"I regret saying anything" – Mike Portnoy on Flying Colors, Metal Allegiance, and the perils of social media

In 2014, Mike Portnoy formed the supergroup Metal Allegiance, featuring an all-star cast of shred-fest musicians from the likes of Megadeth, Pantera and Mastodon. As ever, the Mike Portnoy production line continues to roll on. Once Prog is done discussing the current state his multitude of musical projects, believe it or not there is still time to discuss other matters. Such as social media woes, and how his teenage son is putting him to shame…


You’re currently in six bands, and Metal Allegiance is the latest addition. So what can prog fans take from the band’s debut album?

It almost has a little bit of each style of metal. There’s a lot of old school thrash songs, as well as classic metal, like Black Sabbath, then there’s some that have the 90s Alice In Chains vibe. The song Triangulum is the prog metal side. It goes into Dream Theater, Rush territory and shows some of the odd time signatures and the more progressive elements of metal. We got some guest guitarists for that one that were more from the prog scene, like Misha from Periphery and Ben Weinman from The Dillinger Escape Plan.

You drum on every track, so are you the main driving force behind the project?

I’m one of the main driving forces – I don’t want to give the impression that it’s my project solely. It’s something that I work on equally with Alex Skolnick, David Ellefson and also Mark Menghi, who is kind of the project co-ordinator. It was the four of us that wrote all the songs together. And then from there, we coloured it with guest singers and guitar players.

Speaking about your other projects, the new Winery Dogs album is out in October – but are Flying Colors technically dormant at the moment?

Both Flying Colors and Transatlantic are in-between cycles. Who knows when both of those will pick back up. However, Flying Colors does have a live release coming out in the fall.

Were you particularly pleased with the reaction to the second Flying Colors album?

Definitely. I think it’s an amazing band with an amazing mixture of styles. Neal and I have a working relationship already, but Flying Colors still provides the two of us with a completely different outlet. Everything that I’m doing now is very different from each other, and they all create a bigger picture of what I’m about. I am the biggest prog fan in the world, but I’m also the biggest metal fan in the world and the biggest classic rock fan in the world.

So you’re not really looking to start any new projects then…

I’m not, no. I don’t know anybody in this business that has that many projects simultaneously. Some people look at it like it’s crazy, but to me, it’s feels natural, for a music lover and workaholic like I am. I don’t know if it’s natural to spend your whole life in one band. It’s one thing to do that with a marriage, but another thing to do it with your creative outlet. I don’t think I could have ever have been truly defined by only being in Dream Theater for the rest of my life. I think it’s all of these other things that really paint the picture of who I am.

- PROBLEMS TO SOLVE -
1. Reproduce the Mike Portnoy interview word for word from "I’m one of the" up to and including "Flying Colors album?".
2. Decide whether each statement agrees with the Mike Portnoy interview, answering yes or no and quoting the words that settle it: (a) Metal Allegiance was formed in 2014. (b) Portnoy wrote all the Metal Allegiance songs by himself. (c) Flying Colors has a live release coming out in the fall.
The records that come next are separate material and have no tie to the Mike Portnoy interview.

- DATASET CONTENT -
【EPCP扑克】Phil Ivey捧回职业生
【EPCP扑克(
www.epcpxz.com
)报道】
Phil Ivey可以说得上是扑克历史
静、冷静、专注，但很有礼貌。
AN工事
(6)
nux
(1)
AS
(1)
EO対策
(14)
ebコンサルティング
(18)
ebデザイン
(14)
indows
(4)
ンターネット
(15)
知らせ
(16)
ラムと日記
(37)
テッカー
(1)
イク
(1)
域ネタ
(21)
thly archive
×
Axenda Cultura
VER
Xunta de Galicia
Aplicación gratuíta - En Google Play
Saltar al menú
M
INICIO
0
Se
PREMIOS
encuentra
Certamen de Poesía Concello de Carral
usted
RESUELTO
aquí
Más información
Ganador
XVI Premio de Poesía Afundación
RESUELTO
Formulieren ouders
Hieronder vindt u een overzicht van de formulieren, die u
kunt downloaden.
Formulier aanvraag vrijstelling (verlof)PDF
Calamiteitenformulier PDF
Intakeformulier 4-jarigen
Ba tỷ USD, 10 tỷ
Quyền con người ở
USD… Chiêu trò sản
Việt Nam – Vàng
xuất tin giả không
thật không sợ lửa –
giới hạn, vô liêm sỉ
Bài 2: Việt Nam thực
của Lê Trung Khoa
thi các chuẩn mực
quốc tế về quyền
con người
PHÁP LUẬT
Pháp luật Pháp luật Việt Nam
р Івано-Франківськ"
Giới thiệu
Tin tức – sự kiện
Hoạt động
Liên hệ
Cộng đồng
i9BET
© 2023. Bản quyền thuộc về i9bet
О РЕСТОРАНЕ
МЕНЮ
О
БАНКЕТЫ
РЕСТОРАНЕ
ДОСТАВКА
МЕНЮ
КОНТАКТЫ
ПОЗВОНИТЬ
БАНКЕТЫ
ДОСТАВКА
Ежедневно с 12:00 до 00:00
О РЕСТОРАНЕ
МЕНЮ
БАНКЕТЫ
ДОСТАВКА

- EXPECTED RESPONSES -
1.
I’m one of the main driving forces – I don’t want to give the impression that it’s my project solely. It’s something that I work on equally with Alex Skolnick, David Ellefson and also Mark Menghi, who is kind of the project co-ordinator. It was the four of us that wrote all the songs together. And then from there, we coloured it with guest singers and guitar players.

Speaking about your other projects, the new Winery Dogs album is out in October – but are Flying Colors technically dormant at the moment?

Both Flying Colors and Transatlantic are in-between cycles. Who knows when both of those will pick back up. However, Flying Colors does have a live release coming out in the fall.

Were you particularly pleased with the reaction to the second Flying Colors album?

2.
(a) Yes: "In 2014, Mike Portnoy formed the supergroup Metal Allegiance"
(b) No: "It was the four of us that wrote all the songs together."
(c) Yes: "Flying Colors does have a live release coming out in the fall."